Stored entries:
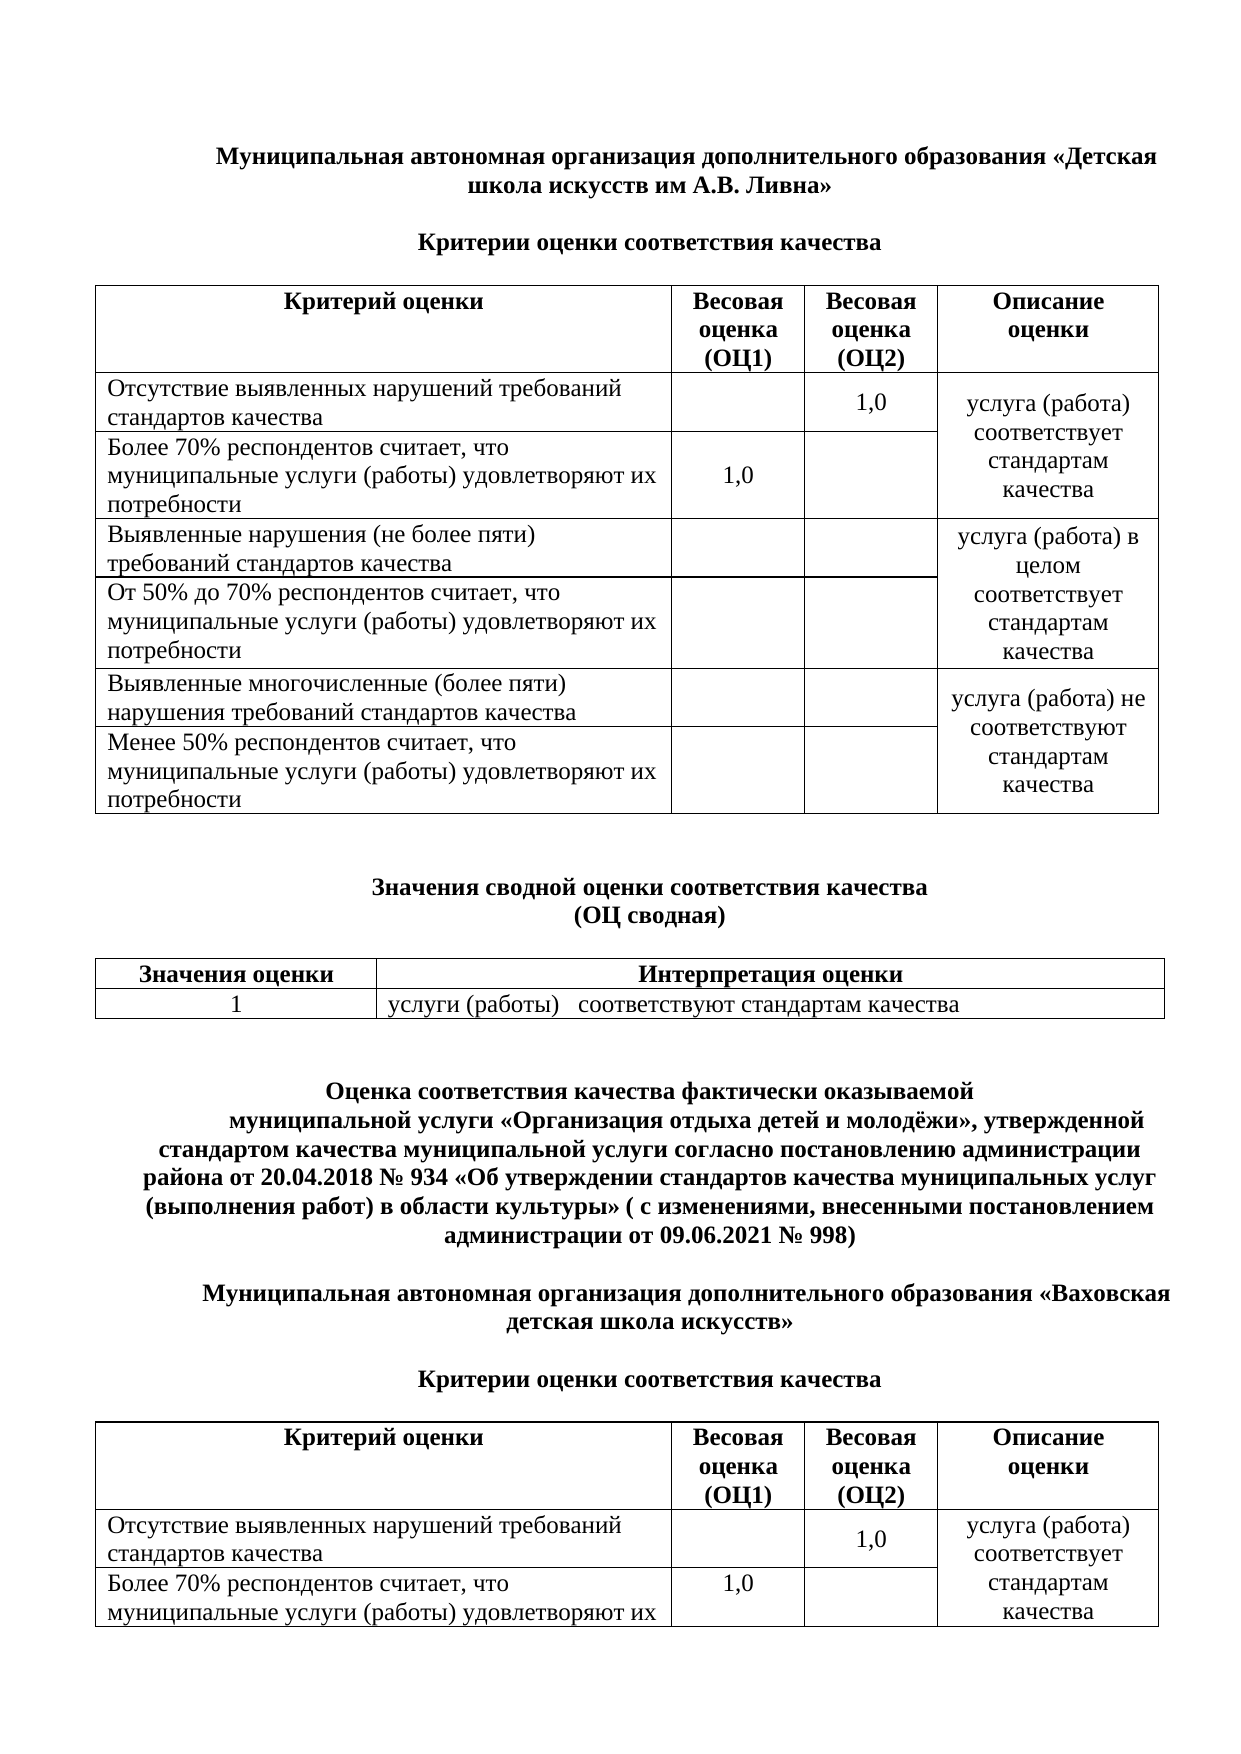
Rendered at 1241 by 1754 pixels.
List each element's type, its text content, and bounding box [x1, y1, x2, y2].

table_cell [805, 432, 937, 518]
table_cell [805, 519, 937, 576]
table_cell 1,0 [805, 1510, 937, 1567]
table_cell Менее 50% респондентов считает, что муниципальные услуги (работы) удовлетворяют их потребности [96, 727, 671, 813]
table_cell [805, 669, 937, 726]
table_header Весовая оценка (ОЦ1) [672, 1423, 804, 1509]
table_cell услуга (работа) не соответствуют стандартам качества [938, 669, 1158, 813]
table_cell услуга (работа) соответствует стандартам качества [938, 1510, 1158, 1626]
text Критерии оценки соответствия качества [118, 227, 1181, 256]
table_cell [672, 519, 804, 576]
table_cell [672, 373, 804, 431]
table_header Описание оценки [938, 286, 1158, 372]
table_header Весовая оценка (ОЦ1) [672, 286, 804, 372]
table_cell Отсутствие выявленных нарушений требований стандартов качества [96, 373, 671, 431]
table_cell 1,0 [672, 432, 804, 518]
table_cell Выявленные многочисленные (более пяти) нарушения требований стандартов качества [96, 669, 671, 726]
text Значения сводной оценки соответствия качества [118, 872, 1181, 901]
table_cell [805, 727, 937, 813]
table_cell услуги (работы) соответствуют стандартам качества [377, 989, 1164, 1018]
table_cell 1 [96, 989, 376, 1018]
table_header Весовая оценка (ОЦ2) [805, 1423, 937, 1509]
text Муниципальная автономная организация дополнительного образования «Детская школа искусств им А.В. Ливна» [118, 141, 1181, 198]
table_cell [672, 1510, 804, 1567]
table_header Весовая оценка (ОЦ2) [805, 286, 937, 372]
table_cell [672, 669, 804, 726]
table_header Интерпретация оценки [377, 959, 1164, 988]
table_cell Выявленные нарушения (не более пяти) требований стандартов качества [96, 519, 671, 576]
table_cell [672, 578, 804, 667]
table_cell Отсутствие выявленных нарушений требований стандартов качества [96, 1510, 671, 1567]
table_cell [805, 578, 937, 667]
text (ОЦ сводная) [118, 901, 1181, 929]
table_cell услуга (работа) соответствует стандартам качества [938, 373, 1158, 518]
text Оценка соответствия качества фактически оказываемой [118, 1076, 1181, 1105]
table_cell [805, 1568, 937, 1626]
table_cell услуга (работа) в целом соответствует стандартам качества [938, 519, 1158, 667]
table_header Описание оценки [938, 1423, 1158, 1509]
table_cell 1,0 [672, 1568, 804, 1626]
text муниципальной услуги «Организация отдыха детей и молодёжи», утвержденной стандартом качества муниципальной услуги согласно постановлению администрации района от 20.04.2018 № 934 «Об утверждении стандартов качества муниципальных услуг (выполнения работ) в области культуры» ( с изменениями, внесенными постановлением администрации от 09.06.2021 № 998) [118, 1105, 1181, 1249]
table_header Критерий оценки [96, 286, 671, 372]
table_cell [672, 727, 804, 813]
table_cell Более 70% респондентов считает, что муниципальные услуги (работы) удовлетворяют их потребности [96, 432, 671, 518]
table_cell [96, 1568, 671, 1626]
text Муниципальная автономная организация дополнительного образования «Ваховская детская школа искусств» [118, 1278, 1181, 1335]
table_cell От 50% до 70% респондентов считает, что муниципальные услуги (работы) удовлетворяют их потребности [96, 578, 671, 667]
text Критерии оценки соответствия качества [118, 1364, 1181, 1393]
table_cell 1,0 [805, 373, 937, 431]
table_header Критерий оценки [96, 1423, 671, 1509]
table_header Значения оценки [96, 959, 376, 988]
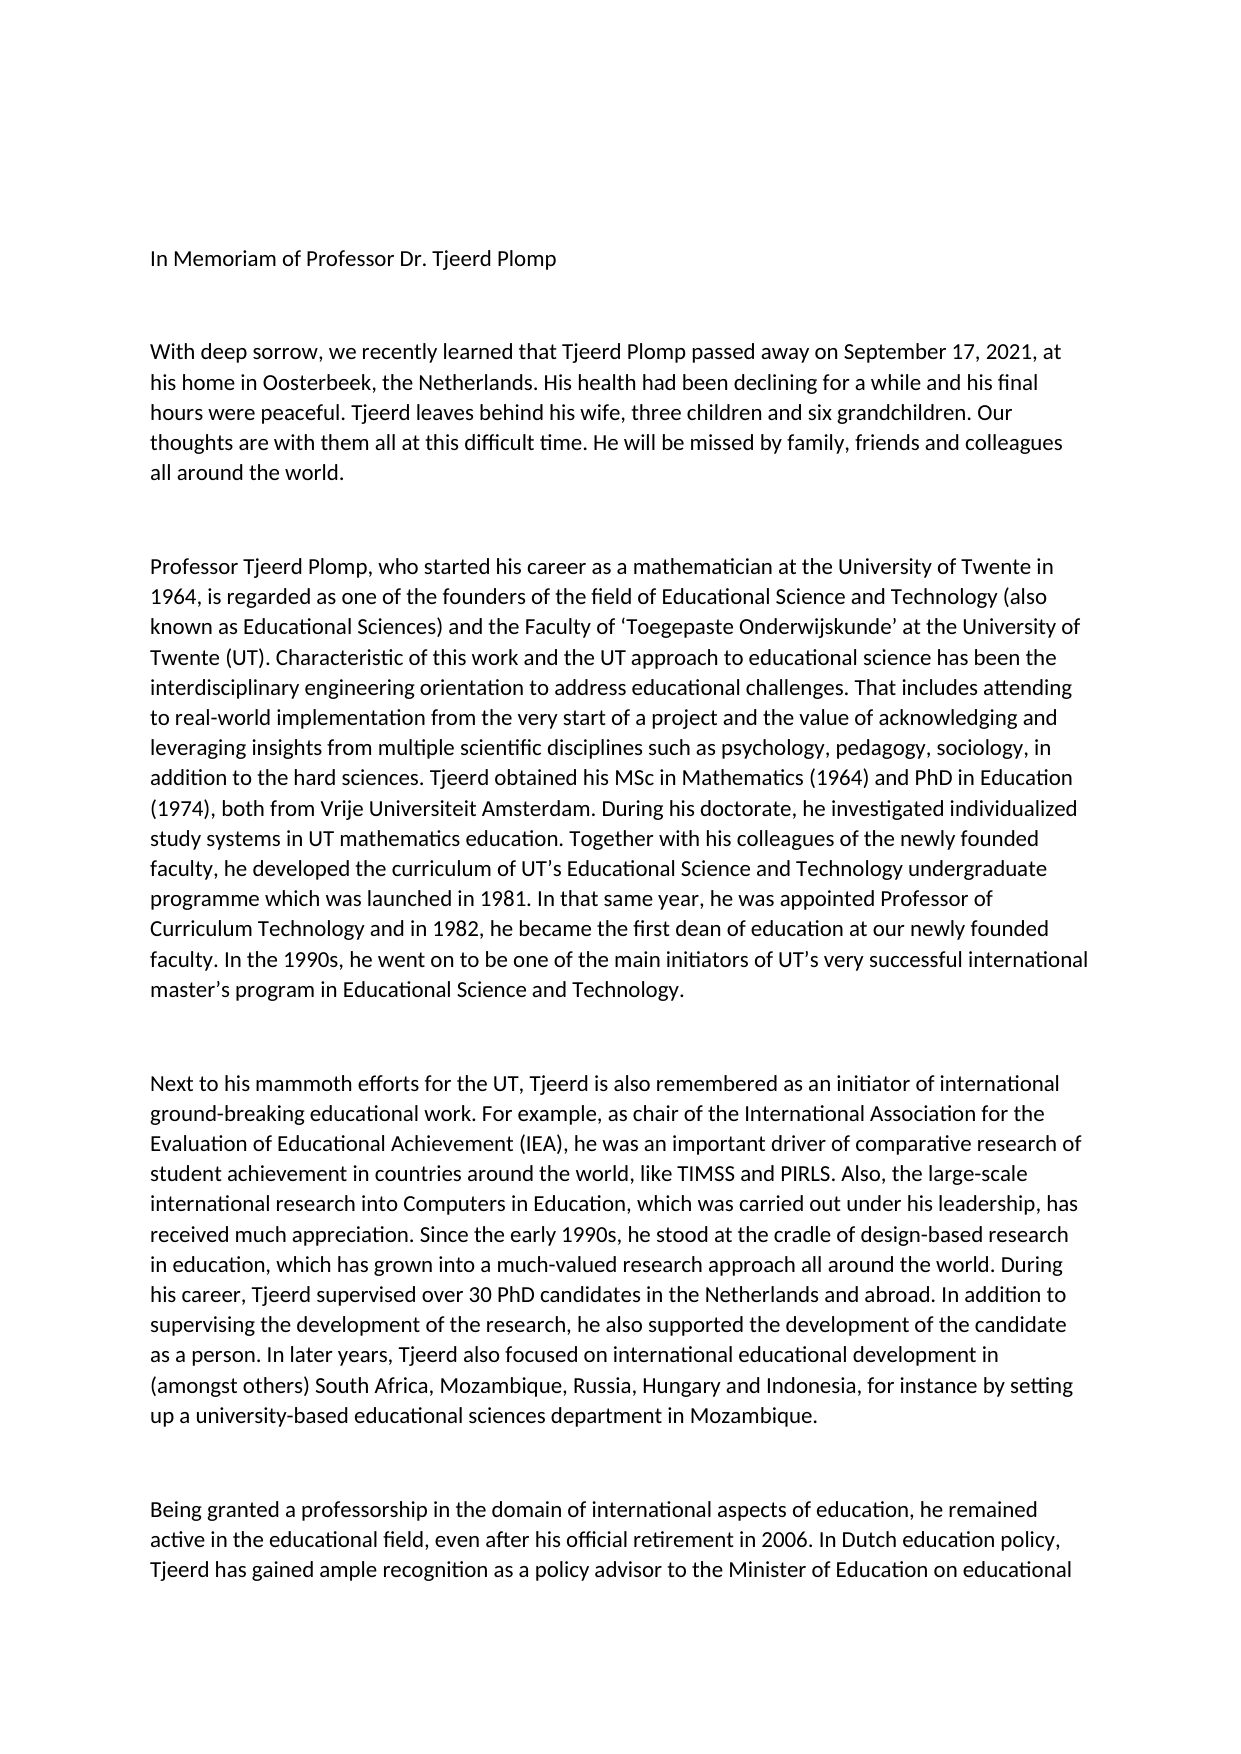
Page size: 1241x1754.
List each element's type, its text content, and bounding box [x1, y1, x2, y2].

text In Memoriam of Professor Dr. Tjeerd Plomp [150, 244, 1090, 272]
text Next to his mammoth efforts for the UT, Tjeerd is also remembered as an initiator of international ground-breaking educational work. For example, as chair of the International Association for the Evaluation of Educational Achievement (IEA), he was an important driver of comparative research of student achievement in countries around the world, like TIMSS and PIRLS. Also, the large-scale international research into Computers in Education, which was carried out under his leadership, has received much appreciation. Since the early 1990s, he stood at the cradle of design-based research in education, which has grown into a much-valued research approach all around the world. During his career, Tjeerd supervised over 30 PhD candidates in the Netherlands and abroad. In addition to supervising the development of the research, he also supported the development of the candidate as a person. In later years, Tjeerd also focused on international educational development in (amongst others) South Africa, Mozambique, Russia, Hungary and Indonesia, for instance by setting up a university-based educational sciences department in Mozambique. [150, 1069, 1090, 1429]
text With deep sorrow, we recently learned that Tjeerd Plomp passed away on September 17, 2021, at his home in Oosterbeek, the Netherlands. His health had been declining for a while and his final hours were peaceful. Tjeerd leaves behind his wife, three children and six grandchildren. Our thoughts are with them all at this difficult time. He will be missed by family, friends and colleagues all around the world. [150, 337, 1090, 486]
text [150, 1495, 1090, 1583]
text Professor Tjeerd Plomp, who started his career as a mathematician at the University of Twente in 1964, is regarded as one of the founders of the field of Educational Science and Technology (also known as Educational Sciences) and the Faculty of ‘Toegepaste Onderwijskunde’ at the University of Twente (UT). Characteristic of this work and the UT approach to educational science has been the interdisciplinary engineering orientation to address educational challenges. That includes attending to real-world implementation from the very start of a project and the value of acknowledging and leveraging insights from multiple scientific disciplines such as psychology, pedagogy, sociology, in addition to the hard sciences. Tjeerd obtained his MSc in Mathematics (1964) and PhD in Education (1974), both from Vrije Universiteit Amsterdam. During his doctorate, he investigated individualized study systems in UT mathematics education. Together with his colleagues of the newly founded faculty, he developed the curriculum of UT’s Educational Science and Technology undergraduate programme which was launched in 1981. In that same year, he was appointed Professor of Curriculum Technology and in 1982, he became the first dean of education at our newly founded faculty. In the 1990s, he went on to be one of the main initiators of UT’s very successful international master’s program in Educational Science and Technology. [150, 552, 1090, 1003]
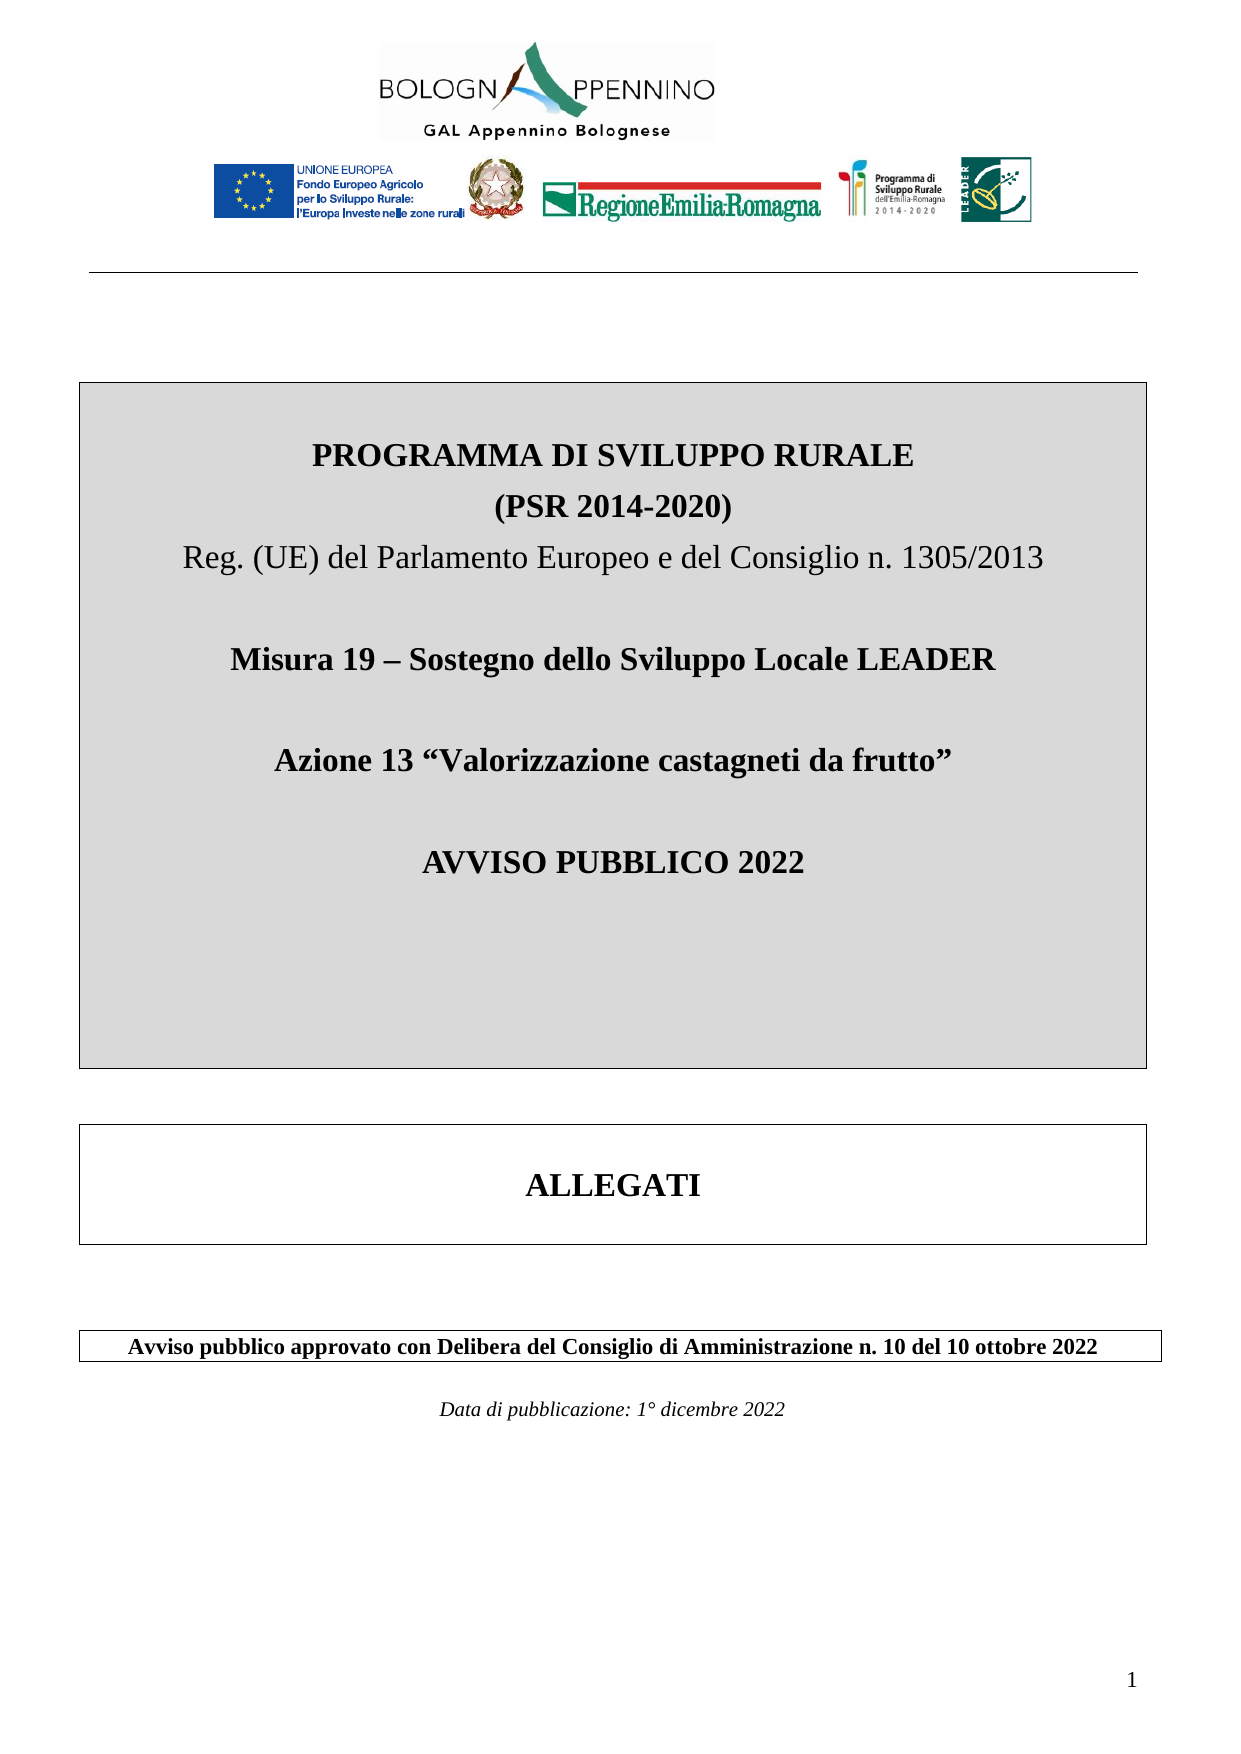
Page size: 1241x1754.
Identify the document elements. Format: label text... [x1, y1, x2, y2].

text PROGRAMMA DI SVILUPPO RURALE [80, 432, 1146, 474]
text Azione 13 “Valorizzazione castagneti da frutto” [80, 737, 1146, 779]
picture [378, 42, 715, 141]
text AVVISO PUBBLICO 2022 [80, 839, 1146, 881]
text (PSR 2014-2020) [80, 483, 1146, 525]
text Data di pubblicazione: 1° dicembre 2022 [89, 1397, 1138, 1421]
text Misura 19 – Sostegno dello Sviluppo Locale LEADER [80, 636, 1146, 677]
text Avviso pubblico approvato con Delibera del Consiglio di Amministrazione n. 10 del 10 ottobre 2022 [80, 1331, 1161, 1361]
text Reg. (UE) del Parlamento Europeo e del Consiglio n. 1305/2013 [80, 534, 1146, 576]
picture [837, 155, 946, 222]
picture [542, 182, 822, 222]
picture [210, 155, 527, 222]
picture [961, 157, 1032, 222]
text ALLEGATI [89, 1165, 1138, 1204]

- Aim of the exercise
Would you copy every line of the entries in which "считает" appears?

- Answer space
table_cell Менее 50% респондентов считает, что муниципальные услуги (работы) удовлетворяют их потребности [96, 727, 671, 813]
table_cell Более 70% респондентов считает, что муниципальные услуги (работы) удовлетворяют их потребности [96, 432, 671, 518]
table_cell От 50% до 70% респондентов считает, что муниципальные услуги (работы) удовлетворяют их потребности [96, 578, 671, 667]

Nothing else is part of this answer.